Just back after a loooong weekend. With their trusty sidekick, Roger, boarding Diz the Dog, Michelle and Michael are back from their annual haj up to Mexico Beach to visit her brother and sis-in-law, Dave and Sue. Eight hours and seemingly half a continent away in space, the Florida Panhandle seems even further back in time—and that’s the attraction.

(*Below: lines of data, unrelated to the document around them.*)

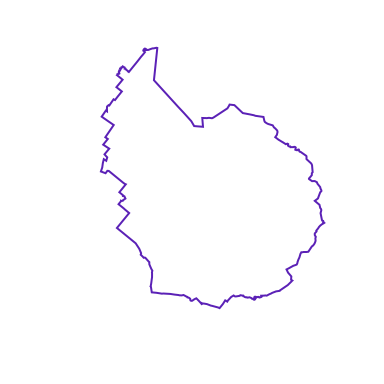 Demenes pag., Daugavpils, Latvia (orthographic projection), rotated 219°
{"feature_id": "27541924B73785369996962", "entity_name": "Demenes pag.", "entity_type": "district", "adm_level": 2, "iso_a3": "LVA", "parent_name": "Latvia", "parent_adm1": "Daugavpils", "projection": "orthographic", "projection_center": [26.568, 55.742], "detail": "fine", "context": "isolated", "style": "outline", "palette": "violet", "viewbox_px": 384, "rotation_deg": 219, "n_neighbors": 0, "source": "geoboundaries", "source_scale": "gbopen_adm2", "svg_char_len": 5612}
<svg xmlns="http://www.w3.org/2000/svg" viewBox="0 0 384 384"><g transform="rotate(219 192 192)"><path d="M76.2,147.3L76.2,147.5L76.3,147.8L76.2,148.0L76.1,147.9L76.0,147.7L75.6,147.8L75.5,148.1L75.8,148.4L75.8,148.6L75.8,148.8L75.6,149.0L75.6,149.4L75.6,149.6L75.8,149.8L76.0,149.9L76.3,149.7L76.6,149.2L76.9,149.1L77.3,149.3L77.4,149.6L77.4,149.9L77.1,150.1L77.0,150.4L76.8,150.5L76.7,150.4L76.5,150.2L76.3,150.2L75.9,150.1L75.8,150.5L75.7,150.6L75.6,151.0L75.4,151.4L75.3,151.5L75.0,151.6L74.5,151.8L74.4,151.9L74.3,152.1L74.3,152.3L73.9,152.5L73.7,152.4L73.3,152.4L73.1,152.5L72.9,152.7L72.8,153.1L72.3,153.6L72.1,154.0L72.0,154.5L72.9,155.0L70.7,156.9L70.0,157.7L68.7,158.5L67.7,160.9L66.5,163.2L66.3,163.9L64.1,167.7L61.8,170.2L61.9,170.3L59.0,179.9L58.7,182.5L58.4,185.0L58.4,185.9L58.3,186.3L59.8,186.2L61.7,188.9L66.1,189.7L66.6,189.8L69.8,191.3L68.8,193.5L67.5,196.8L67.0,197.9L67.0,198.2L66.0,199.7L65.0,201.4L65.0,201.7L65.4,203.1L66.0,204.2L66.9,206.8L66.9,207.0L67.4,208.9L67.8,209.8L68.8,212.2L69.1,214.0L68.4,214.5L67.6,215.5L65.3,217.4L64.0,218.8L64.1,219.9L64.2,220.8L64.6,225.1L64.2,226.7L64.3,228.9L64.9,231.0L65.3,231.9L67.0,233.7L67.4,234.7L67.6,235.1L68.8,235.5L69.6,235.9L70.5,237.1L70.4,239.7L71.1,240.2L71.1,242.2L71.1,243.2L71.3,244.6L71.2,246.6L70.8,248.4L70.4,249.7L70.1,250.2L69.8,251.2L70.4,251.2L70.5,250.7L70.8,250.8L70.7,251.4L71.9,252.1L72.6,251.7L73.4,252.0L78.8,256.5L79.6,258.3L80.1,259.3L80.9,259.9L82.3,260.3L82.6,260.5L84.9,262.3L87.2,262.3L91.0,262.4L90.1,266.0L90.1,266.5L90.3,266.9L92.2,272.5L92.0,273.6L92.0,273.9L92.0,274.1L92.4,274.6L92.5,274.7L94.4,275.6L95.5,276.5L99.7,277.4L101.1,278.2L103.2,277.8L103.5,277.7L103.8,277.5L105.4,276.1L105.5,276.0L109.1,275.7L109.4,275.8L109.6,276.2L109.5,278.4L109.5,280.5L110.7,282.0L110.7,283.3L115.6,288.4L117.2,289.2L123.6,289.6L123.8,289.7L124.0,289.9L125.1,291.4L125.9,292.0L133.0,291.5L133.6,291.1L133.8,291.1L134.6,291.4L135.1,291.6L135.6,292.2L135.8,292.2L136.3,291.7L136.3,291.4L136.2,291.1L136.3,291.0L136.5,290.7L136.9,290.4L137.1,290.3L137.4,290.3L137.5,290.2L138.2,289.8L138.3,289.8L138.4,290.0L139.2,291.6L139.3,291.8L139.7,291.9L139.9,291.9L140.4,291.8L140.9,291.5L141.2,291.2L141.5,290.6L143.7,288.8L143.9,288.9L144.1,289.1L144.3,289.2L144.9,288.7L145.4,288.5L146.3,288.4L146.6,288.5L146.9,288.7L147.0,289.0L147.2,289.6L147.3,289.7L147.4,289.8L147.9,289.7L148.3,289.6L149.3,288.1L150.2,288.1L157.7,287.1L161.8,287.0L162.0,289.8L163.3,292.5L164.5,293.4L165.9,293.6L167.3,293.8L169.0,293.8L171.2,294.6L175.6,292.8L177.4,292.4L179.5,292.3L180.5,292.8L183.7,295.3L190.7,291.1L192.2,290.6L195.9,288.7L202.2,285.3L213.7,286.2L217.8,283.6L217.5,282.3L217.1,279.3L222.2,263.3L222.9,261.9L225.5,260.3L226.9,258.8L230.6,256.0L224.5,249.6L231.8,244.6L237.1,246.6L247.9,248.3L256.6,249.5L291.9,254.9L309.6,282.1L310.1,281.9L310.6,281.5L311.2,280.7L312.1,279.6L312.7,279.0L313.1,278.7L314.1,277.1L314.6,276.3L314.8,275.9L315.3,275.0L316.8,273.6L317.2,273.2L317.9,272.8L318.1,272.9L318.2,273.0L317.8,273.1L317.6,273.1L317.6,273.5L317.3,273.6L317.1,273.8L317.0,274.1L318.1,274.1L318.9,273.8L319.2,272.8L319.2,272.2L318.8,271.2L317.8,271.3L317.7,271.4L317.2,271.2L316.8,270.9L316.6,270.9L316.6,267.7L316.7,265.1L316.6,259.9L316.6,245.5L317.6,245.4L318.0,245.7L318.8,245.6L319.6,245.7L320.4,245.6L321.0,245.9L321.2,245.6L321.7,245.8L322.0,245.6L322.2,246.0L322.6,246.3L322.9,246.1L323.3,246.2L323.9,246.2L324.9,246.0L324.7,245.1L324.8,244.9L325.1,244.8L325.3,244.6L324.8,243.9L324.7,243.2L324.8,243.0L325.1,243.2L325.6,243.0L325.7,242.8L325.7,242.7L325.1,242.3L324.5,241.6L324.4,240.8L324.9,240.5L324.4,239.9L324.6,239.6L324.5,239.3L324.0,239.2L323.9,239.0L323.9,238.7L323.0,238.3L323.1,238.0L323.5,237.4L324.1,236.7L323.7,236.2L323.8,235.6L316.6,235.6L316.7,225.9L309.8,226.0L309.8,219.4L309.7,215.0L311.3,214.7L310.7,207.2L311.5,207.0L311.6,206.2L311.7,205.2L311.8,205.0L310.7,203.4L308.8,201.2L310.2,201.1L309.6,193.7L301.2,194.3L295.0,194.8L293.8,180.0L290.8,180.2L290.8,172.9L283.6,173.6L283.7,166.2L281.4,165.8L279.7,165.6L278.3,162.3L281.2,162.0L279.5,158.4L277.2,154.6L275.7,150.6L271.0,152.2L271.1,155.2L269.9,156.0L251.4,155.9L249.4,156.0L248.3,156.3L248.3,146.1L243.2,146.0L243.0,145.5L241.8,146.1L239.6,145.0L240.5,142.0L240.3,141.8L240.7,141.1L241.0,140.8L241.2,140.6L241.5,140.5L241.4,140.4L241.4,136.3L234.5,136.3L233.5,136.2L227.6,136.1L227.7,116.8L204.2,116.7L203.5,116.7L197.3,114.7L195.2,113.6L193.0,112.4L192.4,111.0L190.0,110.8L188.1,110.5L187.5,111.3L187.3,111.4L186.8,111.5L182.0,110.7L181.0,110.6L180.9,110.4L179.7,109.0L177.1,107.6L174.9,106.5L173.3,105.9L172.6,104.4L171.8,103.6L169.4,100.6L168.4,98.9L166.3,95.5L164.8,92.8L164.8,92.6L164.3,92.5L160.1,88.7L156.2,91.3L151.5,94.0L150.2,95.2L144.6,99.2L141.0,101.3L137.7,103.4L136.6,103.9L134.9,105.2L134.1,106.2L133.8,106.6L131.9,107.0L131.7,107.0L131.1,107.1L129.7,107.5L129.3,107.2L128.8,107.4L128.4,107.7L127.5,107.9L126.4,107.9L126.1,107.8L125.6,107.3L125.0,106.8L124.6,106.8L124.1,107.0L123.5,107.5L123.2,108.3L122.9,109.5L122.2,111.2L121.7,112.1L118.2,111.7L116.1,111.4L113.9,111.0L113.8,111.3L114.2,111.4L114.3,111.8L114.2,111.8L113.3,112.2L113.2,112.3L112.7,112.7L109.8,114.3L108.0,114.9L105.8,115.6L104.9,116.1L99.0,118.7L97.5,119.1L97.5,121.4L97.5,124.5L98.0,128.7L97.6,128.8L95.6,129.0L95.8,130.3L95.5,135.1L94.5,137.8L93.3,137.8L93.0,137.9L92.2,138.4L89.6,141.3L89.5,142.2L89.0,142.5L87.4,143.4L87.0,143.7L86.5,143.3L85.9,143.6L84.9,143.6L83.5,144.2L83.2,144.7L82.3,144.9L81.0,146.4L79.3,146.9L78.6,146.9L78.1,146.8L77.6,147.3L77.3,147.4L77.0,147.4L76.9,147.2L76.7,147.2L76.2,147.3Z" fill="none" stroke="#5b21b6" stroke-width="2"/></g></svg>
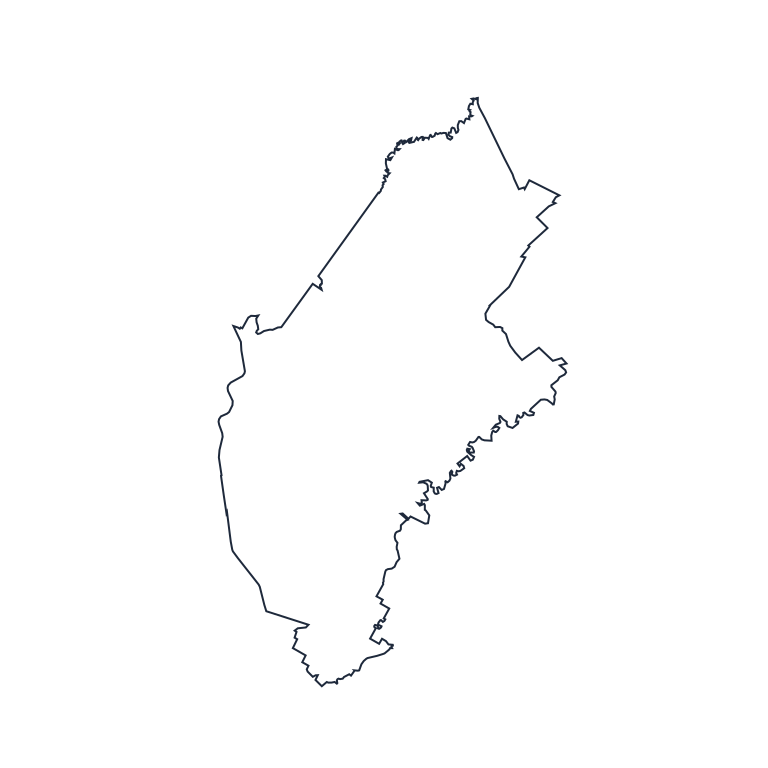 outline of Chinameca, Veracruz, Mexico, rotated 117°
{"feature_id": "50627088B80676997329582", "entity_name": "Chinameca", "entity_type": "district", "adm_level": 2, "iso_a3": "MEX", "parent_name": "Mexico", "parent_adm1": "Veracruz", "projection": "mercator", "projection_center": [-94.703, 18.06], "detail": "fine", "context": "isolated", "style": "outline", "palette": "slate", "viewbox_px": 768, "rotation_deg": 117, "n_neighbors": 0, "source": "geoboundaries", "source_scale": "gbopen_adm2", "svg_char_len": 6154}
<svg xmlns="http://www.w3.org/2000/svg" viewBox="0 0 768 768"><g transform="rotate(117 384 384)"><path d="M665.3,287.0L663.2,286.6L658.4,283.2L658.8,281.0L652.7,280.1L652.6,280.4L651.3,277.1L650.4,276.1L644.0,276.9L640.0,276.3L637.0,275.1L635.7,274.3L629.4,266.8L625.1,262.4L623.8,261.2L618.0,258.7L616.7,258.8L615.7,256.9L614.9,258.1L614.3,258.2L613.1,257.3L612.4,257.8L614.0,261.8L612.2,265.5L611.9,270.1L617.7,270.4L617.2,280.8L605.2,280.4L605.1,282.0L604.2,282.8L602.7,282.6L602.2,280.4L603.8,278.2L604.5,278.4L604.5,277.7L604.2,277.0L602.2,276.1L601.0,276.2L601.1,279.5L600.5,280.3L599.0,280.6L596.0,280.0L595.7,279.4L596.5,277.0L595.0,276.1L593.1,276.0L593.0,277.8L581.7,277.4L581.2,287.4L576.8,287.2L576.6,294.3L562.7,293.8L561.6,294.7L560.2,294.7L558.1,295.8L550.4,297.7L548.9,297.7L547.2,296.5L545.0,293.3L542.0,291.6L537.0,291.9L532.7,290.9L526.2,296.3L525.5,297.5L523.3,298.8L519.4,299.9L518.0,302.8L516.5,304.2L515.3,305.1L513.2,305.8L511.7,306.0L510.0,305.5L507.4,303.1L505.7,303.1L502.2,304.8L495.5,302.4L494.3,301.3L492.1,310.3L490.9,308.6L493.0,301.0L490.0,300.2L489.8,284.0L488.1,281.6L480.5,284.0L477.7,289.4L477.6,290.5L473.4,292.6L472.6,293.8L476.1,296.8L474.8,300.0L474.3,297.6L473.3,296.4L472.6,296.4L470.5,297.8L468.6,293.6L467.5,292.5L466.7,292.7L463.2,298.8L460.2,296.9L458.9,296.5L454.9,298.8L453.9,299.9L453.6,301.2L453.8,304.5L456.0,307.9L455.0,307.9L449.7,301.1L450.2,296.6L453.6,296.1L454.4,295.2L453.8,292.6L457.1,291.0L458.4,289.1L458.4,288.2L458.0,287.1L456.4,285.9L452.4,289.6L450.9,288.3L452.2,284.5L450.3,282.9L444.6,284.0L442.9,285.1L442.6,285.0L442.7,282.7L440.4,281.8L438.1,281.9L433.3,285.0L431.1,284.8L430.6,284.5L431.3,283.2L433.9,282.6L434.0,280.5L433.5,279.2L431.6,277.8L430.5,279.3L428.3,279.7L427.9,277.9L426.8,276.5L422.6,274.3L420.9,275.9L420.2,279.3L423.0,279.3L421.5,282.4L410.4,277.2L413.0,272.1L411.1,270.5L408.0,270.7L407.8,273.9L406.5,279.1L405.2,280.3L403.8,280.4L403.1,278.0L405.2,278.3L406.2,276.5L404.3,272.9L403.1,273.2L400.6,276.2L400.1,277.3L400.4,280.2L400.0,281.3L396.6,281.0L396.0,278.8L394.9,277.5L393.0,276.5L388.3,275.8L387.9,275.1L389.0,271.7L388.6,269.0L385.7,262.4L381.3,265.0L377.7,265.8L376.0,265.5L376.3,263.1L375.8,262.3L373.5,261.5L370.8,261.3L370.5,263.2L371.3,264.8L373.5,266.8L369.5,265.9L366.2,263.1L364.9,263.0L362.7,265.5L360.1,266.7L359.8,265.7L361.4,261.9L361.9,257.5L363.9,256.6L365.5,254.6L364.8,249.5L358.4,246.6L356.5,247.3L357.8,249.4L351.3,250.8L351.2,249.4L352.0,248.4L352.1,247.1L351.1,246.2L348.4,245.7L346.5,246.8L345.6,245.9L346.5,242.0L346.1,240.2L343.8,236.9L341.6,237.3L341.8,241.8L339.4,241.8L326.8,237.1L324.9,234.0L324.1,231.3L325.1,225.5L325.6,224.3L325.1,223.5L320.2,224.9L317.9,226.7L314.1,226.9L312.9,227.8L310.6,233.5L309.1,234.3L301.8,230.9L298.4,230.8L293.6,227.4L291.0,227.0L289.4,228.7L287.6,235.8L282.9,230.7L280.3,237.5L286.7,244.1L281.3,262.4L300.0,271.9L296.4,281.3L292.6,288.9L289.8,292.4L284.1,298.0L282.7,302.8L280.5,303.9L280.5,306.5L282.9,310.7L281.5,313.6L281.3,318.9L280.5,322.2L275.3,325.6L266.0,325.1L266.0,325.5L240.6,316.6L207.0,315.6L208.1,319.5L195.6,316.7L195.1,318.3L170.8,309.1L166.1,323.6L150.9,317.8L145.1,313.4L145.2,316.2L139.6,315.7L136.3,313.4L136.5,347.0L146.5,347.1L145.4,348.5L149.2,352.3L142.0,361.4L138.8,364.6L128.3,379.2L101.4,414.7L94.6,424.5L91.1,428.1L86.5,430.3L87.4,431.5L88.4,431.2L88.9,433.8L90.1,435.3L90.8,432.8L92.9,432.8L94.4,431.9L95.1,434.3L97.8,434.5L101.0,433.6L100.8,431.8L101.6,432.2L102.3,431.4L102.4,430.3L104.7,429.5L105.2,428.3L105.0,427.0L105.7,427.4L106.9,429.7L109.4,428.1L110.1,431.2L110.8,431.6L115.2,431.2L114.7,434.5L115.7,436.2L119.8,435.8L122.4,434.4L123.8,433.0L126.2,432.8L127.5,433.7L124.3,437.4L124.5,439.5L125.7,439.9L129.7,438.7L130.6,440.4L132.6,439.8L133.3,437.7L133.0,435.3L134.0,434.9L136.2,435.8L136.1,439.0L132.3,442.8L133.2,444.9L134.8,446.7L134.8,447.8L137.1,449.7L136.8,451.7L137.6,452.0L139.8,451.6L141.8,452.9L142.1,453.5L140.9,455.5L141.4,455.9L145.3,455.5L144.8,456.6L146.0,459.4L148.8,459.7L149.0,460.4L147.8,461.0L146.6,460.8L146.2,461.6L146.9,462.8L149.5,464.1L151.2,464.3L151.1,464.8L149.6,466.1L149.5,466.7L154.6,467.2L157.7,470.9L157.3,471.8L156.3,471.7L154.7,470.5L152.4,471.1L154.5,472.9L158.2,474.0L157.6,475.9L158.1,476.6L158.7,476.5L159.9,475.0L161.6,476.0L160.9,477.2L159.0,478.7L159.1,479.3L160.9,480.2L161.6,480.1L162.0,479.1L163.2,479.3L162.2,480.6L163.6,481.6L164.4,481.0L164.7,480.0L167.2,480.7L168.4,479.8L168.4,478.2L167.7,476.8L169.0,477.2L169.5,478.1L169.6,481.0L173.8,479.4L173.6,480.8L174.3,482.3L176.4,483.3L179.7,483.8L180.9,481.9L178.6,479.8L181.7,480.0L182.8,484.3L186.6,482.5L190.7,479.1L190.8,478.5L192.9,479.7L193.3,478.9L191.2,477.7L191.4,477.1L192.0,476.9L193.4,477.5L193.9,477.2L194.1,475.9L193.7,474.7L196.4,475.5L197.9,475.2L197.8,477.4L198.2,478.2L198.8,477.3L200.6,477.7L201.0,475.9L202.6,474.6L205.0,476.5L206.0,475.1L207.6,475.5L209.0,474.5L212.1,475.0L213.4,474.5L216.2,475.1L216.3,475.7L215.1,475.7L318.5,491.6L317.8,491.3L319.7,486.6L322.8,484.9L323.6,485.6L324.6,485.3L324.8,485.9L326.9,485.2L326.9,483.7L328.4,482.3L327.1,493.0L380.0,501.3L381.8,504.2L386.3,507.8L387.4,510.4L391.3,515.0L395.0,517.2L396.7,519.1L396.1,521.3L394.4,521.5L392.3,520.9L389.4,522.9L386.9,525.5L383.8,527.5L380.0,527.1L381.8,529.4L383.6,533.4L386.5,535.1L398.7,535.5L398.7,537.4L400.2,537.6L400.0,539.8L400.7,544.5L411.5,530.6L418.9,526.3L435.8,513.7L437.9,513.2L441.2,513.7L452.3,521.2L456.0,522.2L458.5,521.6L461.1,519.8L467.8,511.1L471.7,509.4L479.3,509.3L481.7,510.4L486.9,514.6L490.2,515.0L492.7,514.3L495.2,512.3L501.3,505.8L504.3,503.8L517.5,500.6L524.4,497.8L539.1,487.3L539.6,487.6L540.3,487.2L555.4,476.6L570.7,465.7L569.3,465.8L594.0,449.0L600.5,444.0L601.7,442.7L605.4,435.3L619.6,404.6L621.1,402.6L635.2,390.3L639.9,385.7L632.8,342.0L636.4,343.1L640.8,349.9L644.3,351.6L644.6,349.4L650.6,348.5L650.8,345.5L660.7,345.3L661.4,330.6L669.0,330.5L669.3,323.4L673.3,323.3L674.9,321.5L677.2,314.5L674.6,312.7L673.5,310.8L678.8,310.7L681.5,302.2L675.5,299.7L675.4,298.1L673.8,295.1L671.9,292.7L672.4,290.0L671.7,289.8L669.4,291.5L668.1,291.4L667.2,290.8L666.9,289.2L665.3,287.0Z" fill="none" stroke="#1e293b" stroke-width="2"/></g></svg>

Life is much slower in the Panhandle. There is more of old Florida there. Everyone who comes to the Sunshine State heads just as far south as they can, it seems; so much so that Key West is now Key Full and Sarasota is Sarabloata. Just like those who painted their wagons “California or Bust” then raced off to the Great Gold Rush of the Nineteenth-Century, then came draggin’ their wagon back with “Busted By Gosh” painted on the tattered canvass, so too are these moderns who return from Key Costly, run out by the high price of everything (a simple room to let $1,500 per month; a really rank bottle of wine, $20, etc.). Although there are drawbacks aplenty in the Panhandle—always ten degrees cooler than here—one can live sub-tropically and relatively cheaply there and still enjoy the look, feel and pace of the Old Gulf Coast. If BP oil spills and natural disasters named Katrina will leave you alone, life is good in old Florida.
And of all the places up there we like Apalachicola best. “Apalach,” as locals call it, is a lazy little port of shrimp boats, old men benches and sheets of Spanish Moss swaying softly in the sea breeze. More even than shrimp, Apalach is the oyster capital of the Gulf. Shells are everywhere. Locals and aliens alike stack the smaller, but tastier, Apalachicola oyster against any in the world. (Apalach oystering, past, present and future, above)
Ho-Hum--Another case of about a hundred charges filed against a local school teacher for indecent liberties with children. Alas, this time not a him, but a her. What in the hell is going on? Have we truly lost our morals and our marbles? I realize that American society is perhaps the most depraved and violent “civilization” in all of world history—we passed up the Romans in March of last year--but stuff like this seems to be a genetic thing. Like incest or bestiality, there are SOME things that I imagined were so unnatural and depraved that only a very, very small degenerate percentage of the population would ever dare approach it. Sex with children seems so ugly and outrageous, and yet it has become almost too common to note.
The thing not surprising about this most recent abomination is that it occurred in North Port where most such stuff seems to occur. The 48-year-old accused is, of course, innocent until proven guilty and let us hope she is proven to be just that--innocent.
Through Rain, Sleet, Snow, and Savages--I know the US Postal Service is shutting down Saturday deliveries but over among the savages at wildly misnamed Miami Gardens they might consider just doing away with all deliveries, period. A 55-year-old mail carrier was attacked by two mutts who hopped a fence the other day and damned near sent the woman to that Great Dead-Letter Office in the sky.
“Oh, lord, please help me,” cried the lady as the American Bulldogs tore her to bits. Fortunately, some folks overheard the commotion and came to her rescue. Nevertheless, the woman is in sad shape.
There is some serious talk of issuing a fine on the dog’s owner, poor fellow, but it remains to be seen if such a draconian punishment will be levied on this upstanding gentleman and pillar of the community. No doubt the owner is terribly distraught; no doubt he is confused and searching his tortured soul for an answer to that one big conundrum: WHY?
Curious, I looked up “American Bulldog.” As far as this ol’ city boy can see these canines are just a larger, uglier and more aggressive version of the pit bull. These four-legged food blenders can reach 120 pounds, live as long as fifteen years and can squirt out a litter of 14 every cycle. It would seem that if left alone to breed at leisure, American Bulldogs would soon take over and devour the world.